Böylelikle mağarada yıllar yılı onların kulaklarına vurduk (derin bir uyku verdik). Sonra iki gruptan hangisinin kaldıkları süreyi daha iyi hesap ettiğini belirtmek için onları uyandırdık. (Kehf Suresi, 11-12)
Böylece, aralarında bir sorgulama yapsınlar diye onları dirilttik (uyandırdık). İçlerinden bir sözcü dedi ki: "Ne kadar kaldınız?" Dediler ki: "Bir gün veya günün bir (kaç saatlik) kısmı kadar kaldık." Dediler ki: "Ne kadar kaldığınızı Rabbiniz daha iyi bilir..." (Kehf Suresi, 19)
Aşağıdaki ayette anlatılan durum da zamanın aslında psikolojik bir algı olduğunun önemli bir delilidir.
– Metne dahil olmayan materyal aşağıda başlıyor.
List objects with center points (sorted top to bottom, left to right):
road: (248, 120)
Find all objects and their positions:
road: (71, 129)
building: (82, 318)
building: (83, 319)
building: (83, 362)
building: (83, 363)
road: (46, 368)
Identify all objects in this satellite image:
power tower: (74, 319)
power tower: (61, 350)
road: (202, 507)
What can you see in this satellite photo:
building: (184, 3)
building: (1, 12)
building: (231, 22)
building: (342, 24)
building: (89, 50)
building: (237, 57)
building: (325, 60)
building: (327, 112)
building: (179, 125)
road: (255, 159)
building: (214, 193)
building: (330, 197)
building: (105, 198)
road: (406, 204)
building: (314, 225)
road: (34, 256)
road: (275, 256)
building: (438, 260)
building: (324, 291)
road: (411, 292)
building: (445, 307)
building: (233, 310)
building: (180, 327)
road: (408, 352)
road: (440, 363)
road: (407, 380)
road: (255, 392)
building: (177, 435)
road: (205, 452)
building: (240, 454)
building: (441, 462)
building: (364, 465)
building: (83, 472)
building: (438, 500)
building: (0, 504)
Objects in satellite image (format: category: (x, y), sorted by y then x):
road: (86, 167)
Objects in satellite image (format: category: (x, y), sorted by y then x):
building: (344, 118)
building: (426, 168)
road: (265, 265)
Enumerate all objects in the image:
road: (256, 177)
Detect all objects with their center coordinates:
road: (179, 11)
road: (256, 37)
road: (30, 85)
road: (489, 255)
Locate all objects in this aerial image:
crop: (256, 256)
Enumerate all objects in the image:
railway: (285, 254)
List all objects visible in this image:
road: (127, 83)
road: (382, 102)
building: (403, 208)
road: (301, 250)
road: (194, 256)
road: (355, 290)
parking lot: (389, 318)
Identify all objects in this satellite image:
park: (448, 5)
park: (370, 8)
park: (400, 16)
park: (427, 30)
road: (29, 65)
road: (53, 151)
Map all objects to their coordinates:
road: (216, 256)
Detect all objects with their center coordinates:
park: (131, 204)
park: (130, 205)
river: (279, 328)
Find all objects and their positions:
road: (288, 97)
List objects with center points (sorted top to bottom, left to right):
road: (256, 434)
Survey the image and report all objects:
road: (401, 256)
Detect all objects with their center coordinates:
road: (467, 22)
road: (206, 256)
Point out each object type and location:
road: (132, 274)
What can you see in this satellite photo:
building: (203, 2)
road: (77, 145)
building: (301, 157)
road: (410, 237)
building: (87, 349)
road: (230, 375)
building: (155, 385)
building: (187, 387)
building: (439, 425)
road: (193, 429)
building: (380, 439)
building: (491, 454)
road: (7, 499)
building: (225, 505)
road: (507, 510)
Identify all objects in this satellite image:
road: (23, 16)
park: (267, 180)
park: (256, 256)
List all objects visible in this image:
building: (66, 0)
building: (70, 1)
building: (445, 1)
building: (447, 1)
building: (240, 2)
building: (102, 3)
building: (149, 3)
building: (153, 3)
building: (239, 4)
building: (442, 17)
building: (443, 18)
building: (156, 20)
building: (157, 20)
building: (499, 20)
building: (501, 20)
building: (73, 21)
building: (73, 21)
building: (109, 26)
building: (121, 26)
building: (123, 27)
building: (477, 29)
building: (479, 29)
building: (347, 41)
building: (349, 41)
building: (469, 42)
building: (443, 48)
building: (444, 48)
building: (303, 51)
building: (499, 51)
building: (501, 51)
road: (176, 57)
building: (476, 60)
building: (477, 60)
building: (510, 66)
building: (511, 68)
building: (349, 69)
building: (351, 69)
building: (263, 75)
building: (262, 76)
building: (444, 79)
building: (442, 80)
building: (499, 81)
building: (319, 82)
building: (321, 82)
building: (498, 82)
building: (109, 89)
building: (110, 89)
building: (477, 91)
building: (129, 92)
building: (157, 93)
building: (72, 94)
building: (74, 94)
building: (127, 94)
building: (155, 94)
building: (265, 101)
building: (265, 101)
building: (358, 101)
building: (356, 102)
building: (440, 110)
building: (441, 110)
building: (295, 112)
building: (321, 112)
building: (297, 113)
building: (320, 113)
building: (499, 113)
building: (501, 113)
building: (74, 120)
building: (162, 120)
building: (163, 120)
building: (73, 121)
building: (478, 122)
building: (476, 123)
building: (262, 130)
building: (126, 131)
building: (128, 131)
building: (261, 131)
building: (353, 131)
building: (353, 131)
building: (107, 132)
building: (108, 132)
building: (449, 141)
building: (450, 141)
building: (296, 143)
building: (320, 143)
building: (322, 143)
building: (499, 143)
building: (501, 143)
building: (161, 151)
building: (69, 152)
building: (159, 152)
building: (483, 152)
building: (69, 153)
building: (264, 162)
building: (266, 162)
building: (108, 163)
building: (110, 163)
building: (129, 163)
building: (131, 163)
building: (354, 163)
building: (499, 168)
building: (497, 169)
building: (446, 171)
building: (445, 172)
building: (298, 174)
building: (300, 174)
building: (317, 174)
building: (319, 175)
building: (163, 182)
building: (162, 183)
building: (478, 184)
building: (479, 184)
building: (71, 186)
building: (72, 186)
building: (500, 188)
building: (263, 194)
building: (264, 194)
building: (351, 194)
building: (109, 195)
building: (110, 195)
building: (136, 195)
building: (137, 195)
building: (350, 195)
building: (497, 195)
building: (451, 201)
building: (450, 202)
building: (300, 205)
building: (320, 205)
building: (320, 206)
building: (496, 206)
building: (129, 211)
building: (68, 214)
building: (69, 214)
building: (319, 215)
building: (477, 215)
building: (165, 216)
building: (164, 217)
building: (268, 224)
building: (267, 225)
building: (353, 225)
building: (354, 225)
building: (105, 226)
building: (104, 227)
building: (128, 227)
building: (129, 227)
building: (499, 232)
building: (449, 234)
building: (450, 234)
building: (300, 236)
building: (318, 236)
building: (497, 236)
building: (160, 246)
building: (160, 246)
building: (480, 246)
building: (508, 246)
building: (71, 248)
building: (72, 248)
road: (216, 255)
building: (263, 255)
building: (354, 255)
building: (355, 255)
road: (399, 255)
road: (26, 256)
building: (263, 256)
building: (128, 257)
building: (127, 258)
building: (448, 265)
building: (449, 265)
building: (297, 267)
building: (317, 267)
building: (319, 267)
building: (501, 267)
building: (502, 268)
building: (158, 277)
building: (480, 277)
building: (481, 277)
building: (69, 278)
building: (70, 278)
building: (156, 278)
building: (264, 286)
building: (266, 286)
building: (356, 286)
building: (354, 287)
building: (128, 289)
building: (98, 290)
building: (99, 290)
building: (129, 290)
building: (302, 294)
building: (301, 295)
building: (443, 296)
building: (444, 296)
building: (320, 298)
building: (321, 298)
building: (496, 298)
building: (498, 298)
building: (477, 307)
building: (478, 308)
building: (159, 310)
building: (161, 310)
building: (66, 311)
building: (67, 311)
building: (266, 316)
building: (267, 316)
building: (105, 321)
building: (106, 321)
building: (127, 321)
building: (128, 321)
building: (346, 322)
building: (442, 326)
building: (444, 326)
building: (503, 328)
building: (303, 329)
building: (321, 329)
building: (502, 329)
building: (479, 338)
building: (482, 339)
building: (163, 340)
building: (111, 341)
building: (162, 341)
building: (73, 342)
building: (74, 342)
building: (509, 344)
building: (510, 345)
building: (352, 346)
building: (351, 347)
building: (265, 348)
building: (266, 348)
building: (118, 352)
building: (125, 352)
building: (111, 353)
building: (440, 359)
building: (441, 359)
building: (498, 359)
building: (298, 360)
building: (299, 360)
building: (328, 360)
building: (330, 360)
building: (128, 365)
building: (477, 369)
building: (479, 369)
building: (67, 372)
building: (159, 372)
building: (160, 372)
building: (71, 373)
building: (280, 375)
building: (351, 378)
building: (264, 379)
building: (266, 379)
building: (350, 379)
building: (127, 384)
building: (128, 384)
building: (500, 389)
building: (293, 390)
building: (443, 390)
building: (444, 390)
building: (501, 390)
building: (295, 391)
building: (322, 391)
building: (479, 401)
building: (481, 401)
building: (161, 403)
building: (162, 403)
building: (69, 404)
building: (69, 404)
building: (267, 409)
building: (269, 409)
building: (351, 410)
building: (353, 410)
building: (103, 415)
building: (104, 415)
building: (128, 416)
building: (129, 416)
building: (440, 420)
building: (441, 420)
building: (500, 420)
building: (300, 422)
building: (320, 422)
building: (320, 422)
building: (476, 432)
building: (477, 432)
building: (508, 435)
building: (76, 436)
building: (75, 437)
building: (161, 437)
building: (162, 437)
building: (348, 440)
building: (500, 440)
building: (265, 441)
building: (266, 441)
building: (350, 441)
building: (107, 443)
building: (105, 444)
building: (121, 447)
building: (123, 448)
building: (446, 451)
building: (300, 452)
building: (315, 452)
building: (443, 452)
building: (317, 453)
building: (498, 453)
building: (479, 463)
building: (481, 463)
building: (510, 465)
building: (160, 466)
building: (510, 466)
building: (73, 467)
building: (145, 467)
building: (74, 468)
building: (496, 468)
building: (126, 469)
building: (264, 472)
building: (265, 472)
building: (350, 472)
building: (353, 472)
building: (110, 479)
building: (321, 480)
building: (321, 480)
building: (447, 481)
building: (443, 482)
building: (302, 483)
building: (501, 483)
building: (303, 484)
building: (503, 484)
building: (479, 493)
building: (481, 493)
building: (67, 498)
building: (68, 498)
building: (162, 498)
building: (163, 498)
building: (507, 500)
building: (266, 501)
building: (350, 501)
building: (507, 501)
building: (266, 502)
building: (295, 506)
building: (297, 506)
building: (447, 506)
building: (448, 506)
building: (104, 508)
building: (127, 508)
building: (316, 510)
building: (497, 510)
Ya da altı üstüne gelmiş, ıssız duran bir şehre uğrayan gibisini (görmedin mi?) Demişti ki: "Allah, burasını ölümünden sonra nasıl diriltecekmiş?" Bunun üzerine Allah, onu yüz yıl ölü bıraktı, sonra onu diriltti. (Ve ona) Dedi ki: "Ne kadar kaldın?" O: "Bir gün veya bir günden az kaldım" dedi. (Allah ona:) "Hayır, yüz yıl kaldın, böyleyken yiyeceğine ve içeceğine bak, henüz bozulmamış; eşeğine de bir bak; (bunu yapmamız) seni insanlara ibret-belgesi kılmamız içindir. Kemiklere de bir bak nasıl biraraya getiriyoruz, sonra da onlara et giydiriyoruz?" dedi. O, kendisine (bunlar) apaçık belli olduktan sonra dedi ki: "(Artık şimdi) Biliyorum ki gerçekten Allah, herşeye güç yetirendir." (Bakara Suresi, 259)
Görüldüğü gibi bu ayetlerde zamanın izafi olduğunu, mutlak olmadığını açıkça bildirmektedir. Yani zaman, algıya ve algılayana göre değişmektedir; algılayan dışında kendi başına bir varlığı olan sabit bir varlık değildir.

ZAMANIN İZAFİYETİ, KADER GERÇEĞİNİ DE AÇIKLAMAKTADIR

Zamanın izafiyeti ile ilgili açıklamalardan ve ayetlerden görüldüğü gibi, zaman algıya değişkenlik gösteren, sabit olmayan bir kavramdır. Örneğin bizim için milyarlarca yıl süren bir zaman dilimi, Allah Katında bir andır. Bizim için 50 bin yıllık bir süre melekler ve Cebrail için bir gündür.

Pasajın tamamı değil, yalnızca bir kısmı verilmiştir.